START DATA FOR THIS EXERCISE

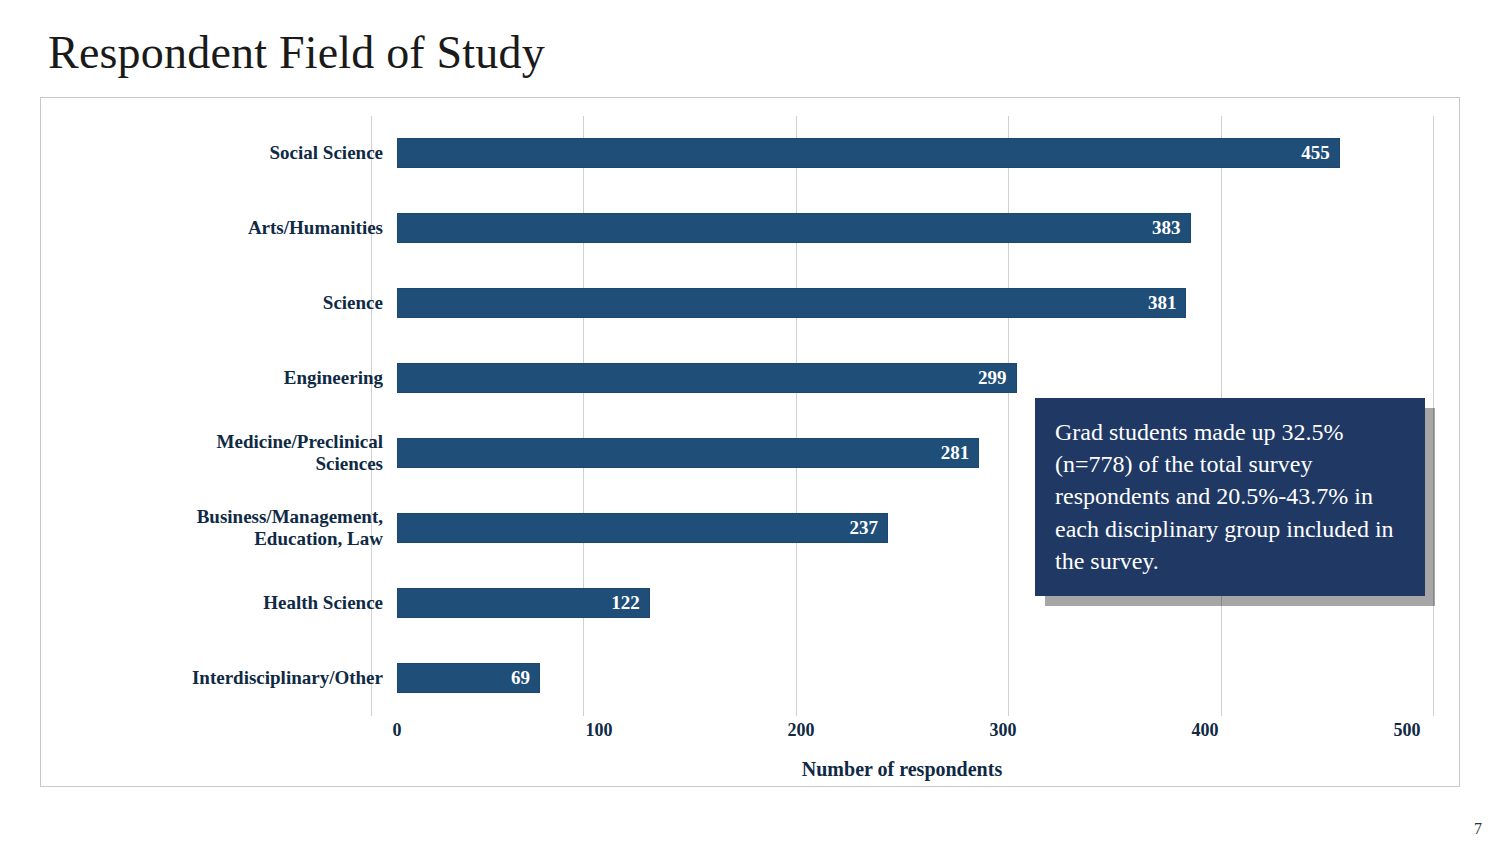Respondent Field of Study
Social Science
455
Arts/Humanities
383
Science
381
Engineering
299
Medicine/Preclinical
Sciences
281
Business/Management,
Education, Law
237
Health Science
122
Interdisciplinary/Other
69
0
100
200
300
400
500
Number of respondents
Grad students made up 32.5% (n=778) of the total survey respondents and 20.5%-43.7% in each disciplinary group included in the survey.
7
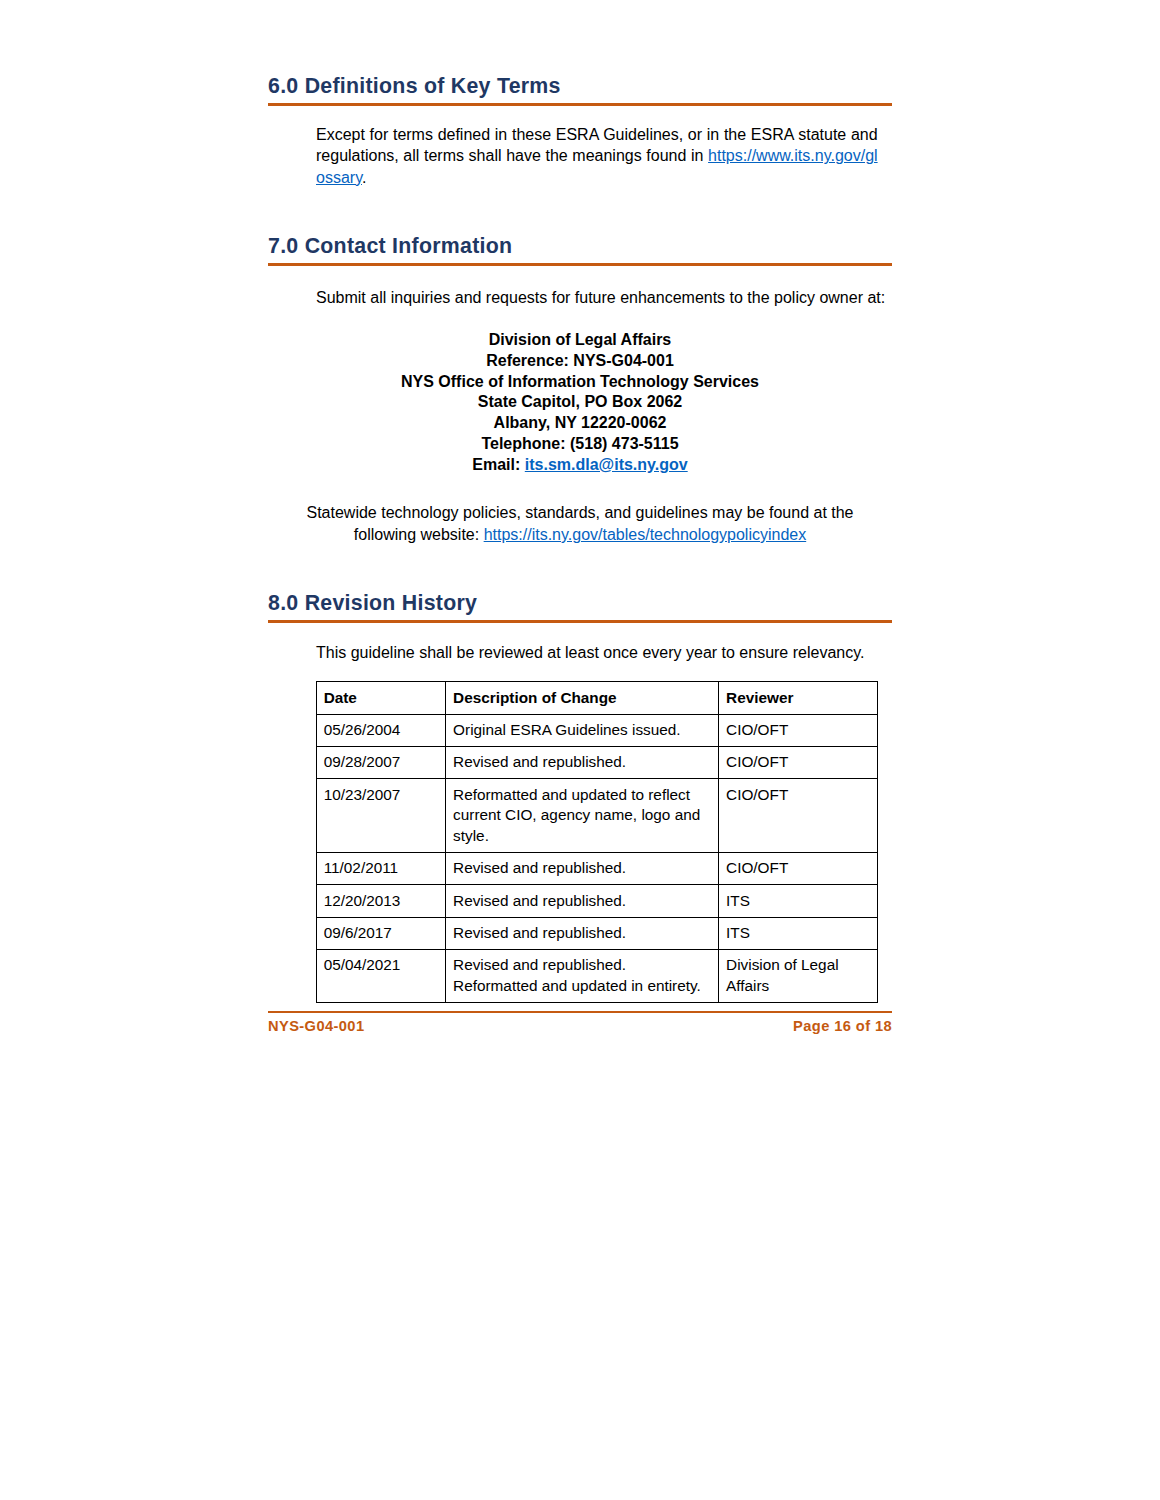6.0 Definitions of Key Terms
Except for terms defined in these ESRA Guidelines, or in the ESRA statute and regulations, all terms shall have the meanings found in https://www.its.ny.gov/glossary.
7.0 Contact Information
Submit all inquiries and requests for future enhancements to the policy owner at:
Division of Legal Affairs
Reference: NYS-G04-001
NYS Office of Information Technology Services
State Capitol, PO Box 2062
Albany, NY 12220-0062
Telephone: (518) 473-5115
Email: its.sm.dla@its.ny.gov
Statewide technology policies, standards, and guidelines may be found at the following website: https://its.ny.gov/tables/technologypolicyindex
8.0 Revision History
This guideline shall be reviewed at least once every year to ensure relevancy.
| Date | Description of Change | Reviewer |
| --- | --- | --- |
| 05/26/2004 | Original ESRA Guidelines issued. | CIO/OFT |
| 09/28/2007 | Revised and republished. | CIO/OFT |
| 10/23/2007 | Reformatted and updated to reflect current CIO, agency name, logo and style. | CIO/OFT |
| 11/02/2011 | Revised and republished. | CIO/OFT |
| 12/20/2013 | Revised and republished. | ITS |
| 09/6/2017 | Revised and republished. | ITS |
| 05/04/2021 | Revised and republished. Reformatted and updated in entirety. | Division of Legal Affairs |
NYS-G04-001
Page 16 of 18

END DATA FOR THIS EXERCISE

Retype the listing above exactly, pictures excluded.

Respondent Field of Study
Social Science
455
Arts/Humanities
383
Science
381
Engineering
299
Medicine/Preclinical
Sciences
281
Business/Management,
Education, Law
237
Health Science
122
Interdisciplinary/Other
69
0
100
200
300
400
500
Number of respondents
Grad students made up 32.5% (n=778) of the total survey respondents and 20.5%-43.7% in each disciplinary group included in the survey.
7
6.0 Definitions of Key Terms
Except for terms defined in these ESRA Guidelines, or in the ESRA statute and regulations, all terms shall have the meanings found in https://www.its.ny.gov/glossary.
7.0 Contact Information
Submit all inquiries and requests for future enhancements to the policy owner at:
Division of Legal Affairs
Reference: NYS-G04-001
NYS Office of Information Technology Services
State Capitol, PO Box 2062
Albany, NY 12220-0062
Telephone: (518) 473-5115
Email: its.sm.dla@its.ny.gov
Statewide technology policies, standards, and guidelines may be found at the following website: https://its.ny.gov/tables/technologypolicyindex
8.0 Revision History
This guideline shall be reviewed at least once every year to ensure relevancy.
| Date | Description of Change | Reviewer |
| --- | --- | --- |
| 05/26/2004 | Original ESRA Guidelines issued. | CIO/OFT |
| 09/28/2007 | Revised and republished. | CIO/OFT |
| 10/23/2007 | Reformatted and updated to reflect current CIO, agency name, logo and style. | CIO/OFT |
| 11/02/2011 | Revised and republished. | CIO/OFT |
| 12/20/2013 | Revised and republished. | ITS |
| 09/6/2017 | Revised and republished. | ITS |
| 05/04/2021 | Revised and republished. Reformatted and updated in entirety. | Division of Legal Affairs |
NYS-G04-001
Page 16 of 18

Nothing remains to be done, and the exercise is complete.